BLS and other statistical agencies had been using big data before other areas of government, according to Groshen. They were the original innovators in implementing big data to help the government do its job better. “We’ve been in this world for a long time, long before it had the name big data,” she said.
So what makes this a hot topic? Big data is a big deal because it has the potential to save the government time and taxpayer money.
There are, however, certain drawbacks and challenges that the BLS faces in working with big data.
The BLS’s data comes from a variety of different sources, such as surveys, the Census, and state employment agencies, and there are issues that are associated with that fact. First of all, it means that they’re dependent upon others for the quality of their data, according to Groshen. With bad data provided by these other players, you get bad results.
Further, there are legal obstacles that prevent the BLS from expanding. According to Groshen, they don’t have legal rights to access information from the Internal Revenue Service (IRS) or Social Security Administration (SSA). Groshen sees it as a little unfair, given the fact that the Census can access IRS data. “The Census has access to it, and so we feel that it would make sense and be consistent to allow BLS to have access to it as well,” she explained.
But lately, big data has expanded across government and in the private sector. This expansion has fed the work of the BLS, allowing it to do even bigger things with big data by filling in the gaps in data access. “We really welcome all the activity that’s now taking place outside of our confines, because it gives us opportunities we didn’t have before,” Groshen explained.
The BLS is able to harness external big data from other entities and implement it for their own analytics.

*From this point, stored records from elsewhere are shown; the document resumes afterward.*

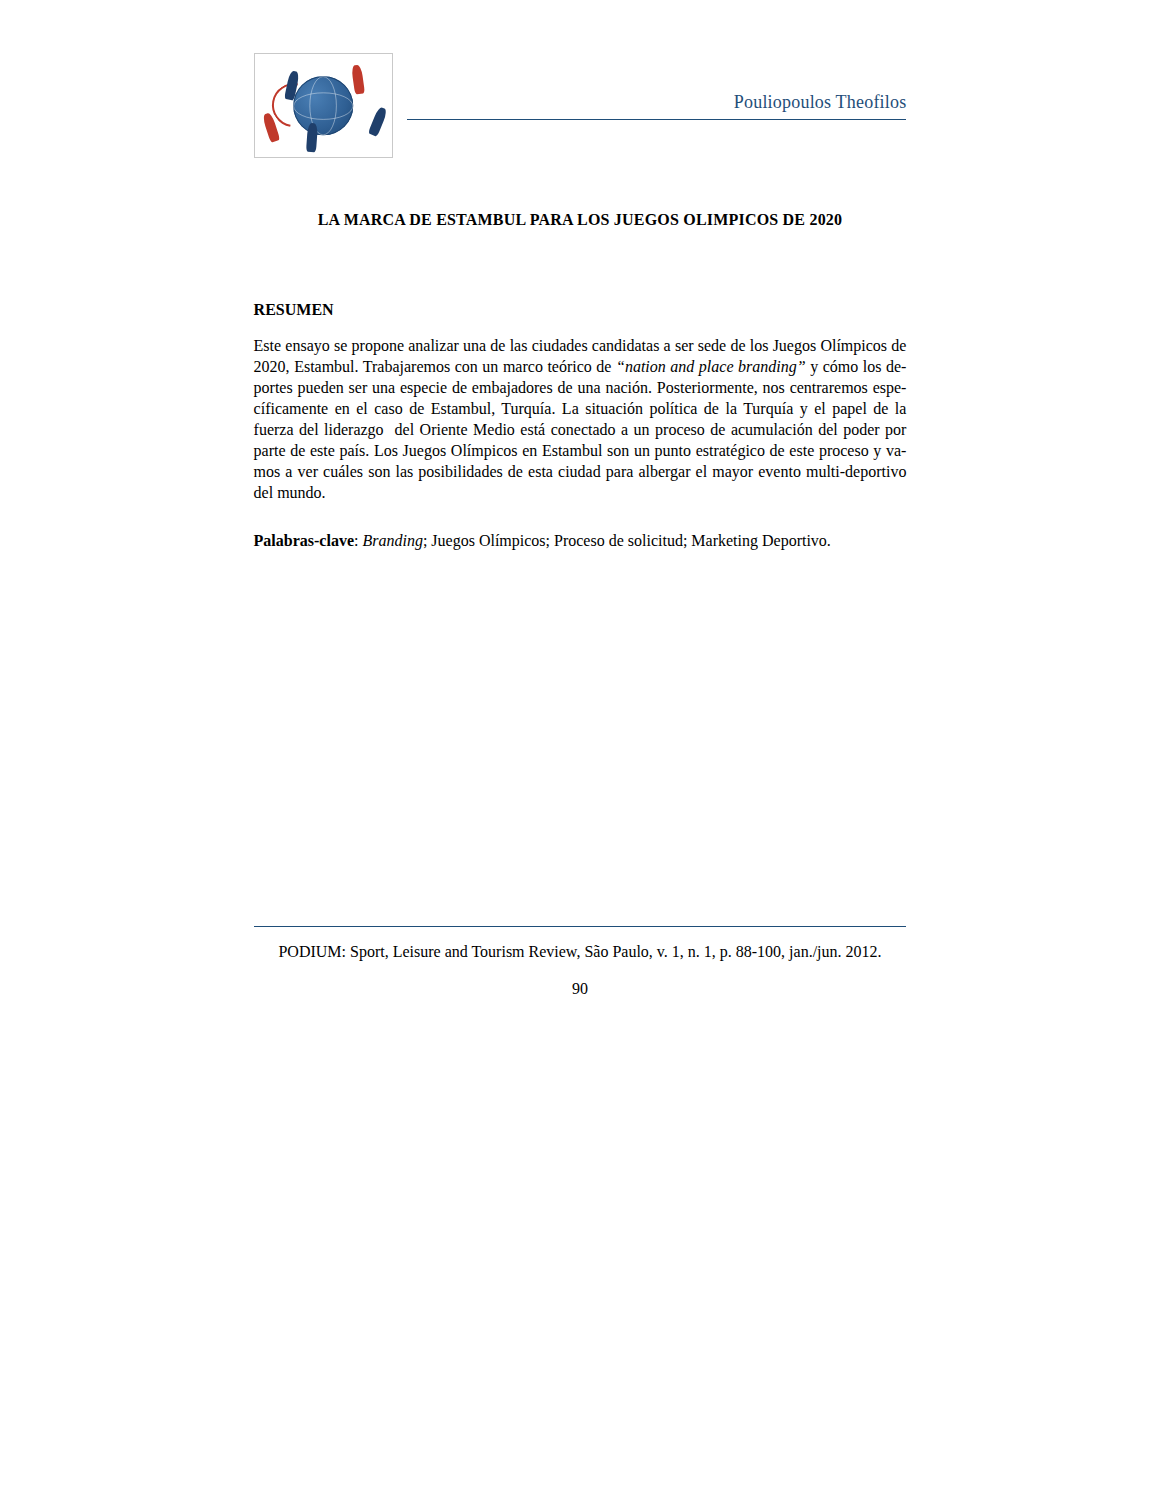Pouliopoulos Theofilos
LA MARCA DE ESTAMBUL PARA LOS JUEGOS OLIMPICOS DE 2020
RESUMEN
Este ensayo se propone analizar una de las ciudades candidatas a ser sede de los Juegos Olímpicos de 2020, Estambul. Trabajaremos con un marco teórico de “nation and place branding” y cómo los deportes pueden ser una especie de embajadores de una nación. Posteriormente, nos centraremos específicamente en el caso de Estambul, Turquía. La situación política de la Turquía y el papel de la fuerza del liderazgo del Oriente Medio está conectado a un proceso de acumulación del poder por parte de este país. Los Juegos Olímpicos en Estambul son un punto estratégico de este proceso y vamos a ver cuáles son las posibilidades de esta ciudad para albergar el mayor evento multi-deportivo del mundo.
Palabras-clave: Branding; Juegos Olímpicos; Proceso de solicitud; Marketing Deportivo.
PODIUM: Sport, Leisure and Tourism Review, São Paulo, v. 1, n. 1, p. 88-100, jan./jun. 2012.
90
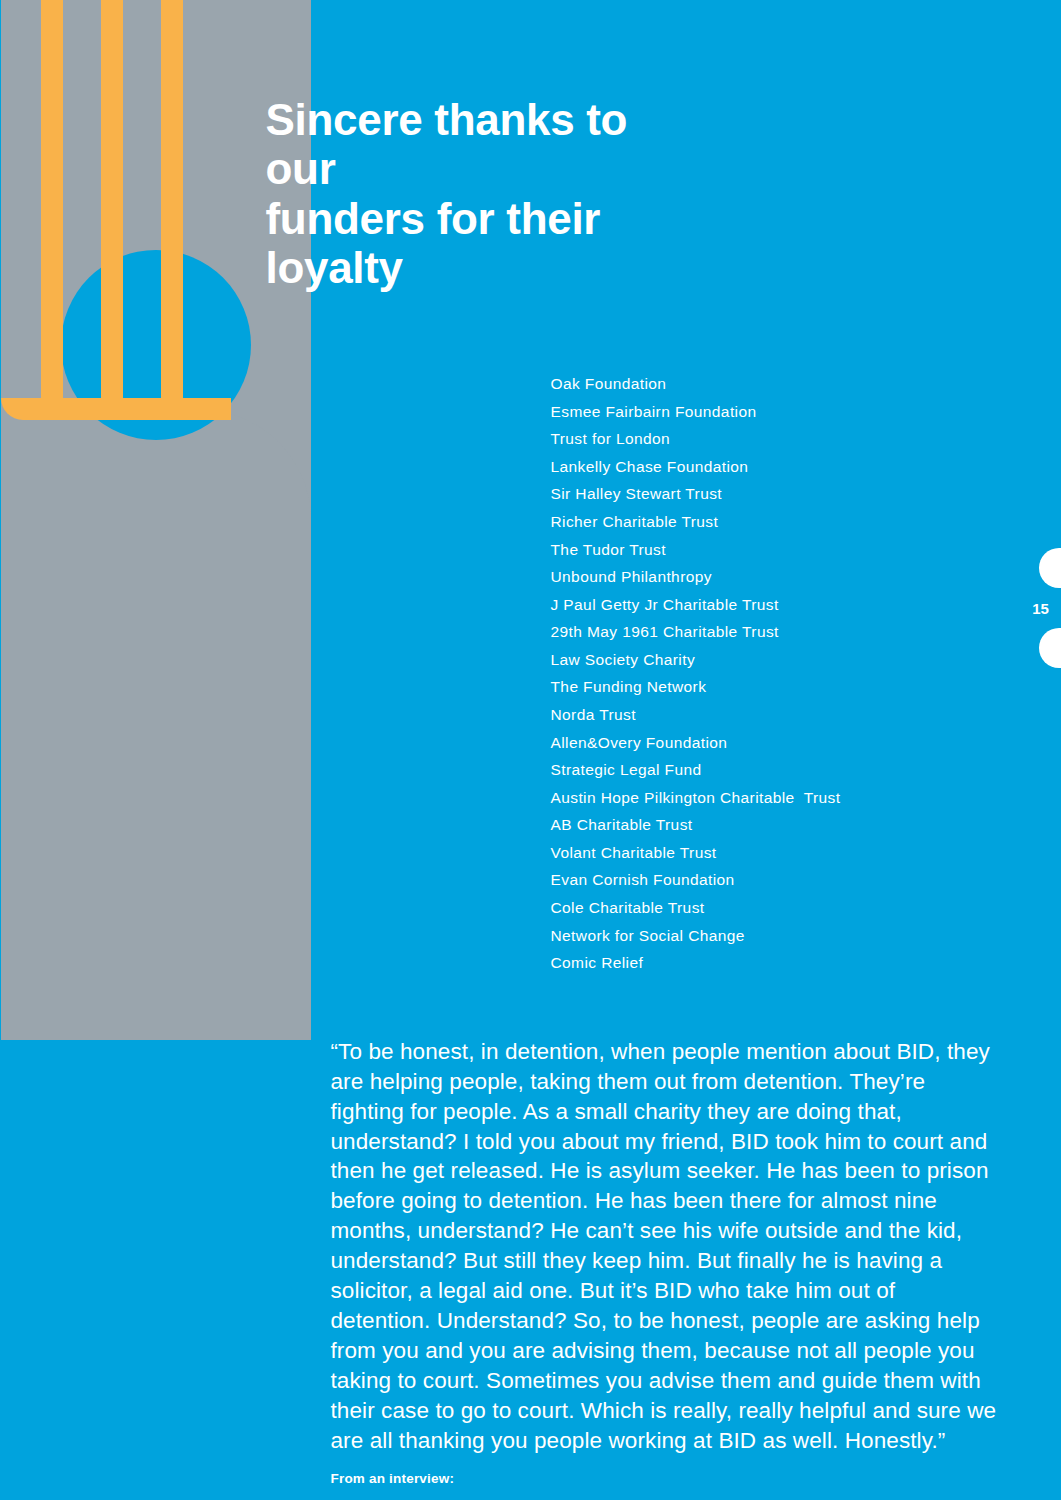15
Sincere thanks to our
funders for their loyalty
Oak Foundation
Esmee Fairbairn Foundation
Trust for London
Lankelly Chase Foundation
Sir Halley Stewart Trust
Richer Charitable Trust
The Tudor Trust
Unbound Philanthropy
J Paul Getty Jr Charitable Trust
29th May 1961 Charitable Trust
Law Society Charity
The Funding Network
Norda Trust
Allen&Overy Foundation
Strategic Legal Fund
Austin Hope Pilkington Charitable Trust
AB Charitable Trust
Volant Charitable Trust
Evan Cornish Foundation
Cole Charitable Trust
Network for Social Change
Comic Relief
“To be honest, in detention, when people mention about BID, they are helping people, taking them out from detention. They’re fighting for people. As a small charity they are doing that, understand? I told you about my friend, BID took him to court and then he get released. He is asylum seeker. He has been to prison before going to detention. He has been there for almost nine months, understand? He can’t see his wife outside and the kid, understand? But still they keep him. But finally he is having a solicitor, a legal aid one. But it’s BID who take him out of detention. Understand? So, to be honest, people are asking help from you and you are advising them, because not all people you taking to court. Sometimes you advise them and guide them with their case to go to court. Which is really, really helpful and sure we are all thanking you people working at BID as well. Honestly.”
From an interview:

For instance, the BLS can pull data from private companies to look at employer trends. “Each company (particularly big companies) have very sophisticated records for their own activities, and we can reduce burdens by taking those records directly from the company, so they don’t have to fill out our forms. They can just give us the data that they have already and we can transform it into what we need,” she said. “We see this very much as a complement to our own activity.”
As we often see in government innovation, it’s all about fostering crosscutting partnerships to do the job more efficiently. And, of course, following the coolest new trend.